= YOUR GOAL =
Write out all of the data again, exactly as it reads.

○ ○ ○ ○

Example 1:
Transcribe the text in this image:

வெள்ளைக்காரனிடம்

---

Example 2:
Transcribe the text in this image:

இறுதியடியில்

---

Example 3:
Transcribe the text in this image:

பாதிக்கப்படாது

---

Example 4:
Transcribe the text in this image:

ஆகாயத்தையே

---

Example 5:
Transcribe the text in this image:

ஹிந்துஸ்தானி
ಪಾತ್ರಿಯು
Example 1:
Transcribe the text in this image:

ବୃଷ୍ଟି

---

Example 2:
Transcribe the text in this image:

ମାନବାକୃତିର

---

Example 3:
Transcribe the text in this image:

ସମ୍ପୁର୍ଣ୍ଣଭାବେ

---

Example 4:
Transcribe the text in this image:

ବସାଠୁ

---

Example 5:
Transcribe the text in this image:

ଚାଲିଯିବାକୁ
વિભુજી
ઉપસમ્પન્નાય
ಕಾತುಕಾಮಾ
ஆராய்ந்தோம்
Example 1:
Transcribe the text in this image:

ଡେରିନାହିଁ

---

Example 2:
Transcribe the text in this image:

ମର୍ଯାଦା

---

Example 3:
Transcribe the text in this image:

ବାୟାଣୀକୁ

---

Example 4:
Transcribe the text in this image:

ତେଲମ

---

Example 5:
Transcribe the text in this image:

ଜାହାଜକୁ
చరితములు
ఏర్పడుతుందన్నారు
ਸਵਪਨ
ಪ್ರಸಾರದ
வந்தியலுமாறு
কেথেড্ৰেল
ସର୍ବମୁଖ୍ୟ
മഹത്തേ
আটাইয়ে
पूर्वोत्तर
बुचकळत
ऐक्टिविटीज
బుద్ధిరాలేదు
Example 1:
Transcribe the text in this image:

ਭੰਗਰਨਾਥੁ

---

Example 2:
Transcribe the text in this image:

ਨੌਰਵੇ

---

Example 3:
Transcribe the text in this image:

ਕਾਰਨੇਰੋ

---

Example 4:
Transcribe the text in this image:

○ ○ ○ ○

= EXERCISE RESULT =
Example 1:
Transcribe the text in this image:

வெள்ளைக்காரனிடம்

---

Example 2:
Transcribe the text in this image:

இறுதியடியில்

---

Example 3:
Transcribe the text in this image:

பாதிக்கப்படாது

---

Example 4:
Transcribe the text in this image:

ஆகாயத்தையே

---

Example 5:
Transcribe the text in this image:

ஹிந்துஸ்தானி
ಪಾತ್ರಿಯು
Example 1:
Transcribe the text in this image:

ବୃଷ୍ଟି

---

Example 2:
Transcribe the text in this image:

ମାନବାକୃତିର

---

Example 3:
Transcribe the text in this image:

ସମ୍ପୁର୍ଣ୍ଣଭାବେ

---

Example 4:
Transcribe the text in this image:

ବସାଠୁ

---

Example 5:
Transcribe the text in this image:

ଚାଲିଯିବାକୁ
વિભુજી
ઉપસમ્પન્નાય
ಕಾತುಕಾಮಾ
ஆராய்ந்தோம்
Example 1:
Transcribe the text in this image:

ଡେରିନାହିଁ

---

Example 2:
Transcribe the text in this image:

ମର୍ଯାଦା

---

Example 3:
Transcribe the text in this image:

ବାୟାଣୀକୁ

---

Example 4:
Transcribe the text in this image:

ତେଲମ

---

Example 5:
Transcribe the text in this image:

ଜାହାଜକୁ
చరితములు
ఏర్పడుతుందన్నారు
ਸਵਪਨ
ಪ್ರಸಾರದ
வந்தியலுமாறு
কেথেড্ৰেল
ସର୍ବମୁଖ୍ୟ
മഹത്തേ
আটাইয়ে
पूर्वोत्तर
बुचकळत
ऐक्टिविटीज
బుద్ధిరాలేదు
Example 1:
Transcribe the text in this image:

ਭੰਗਰਨਾਥੁ

---

Example 2:
Transcribe the text in this image:

ਨੌਰਵੇ

---

Example 3:
Transcribe the text in this image:

ਕਾਰਨੇਰੋ

---

Example 4:
Transcribe the text in this image:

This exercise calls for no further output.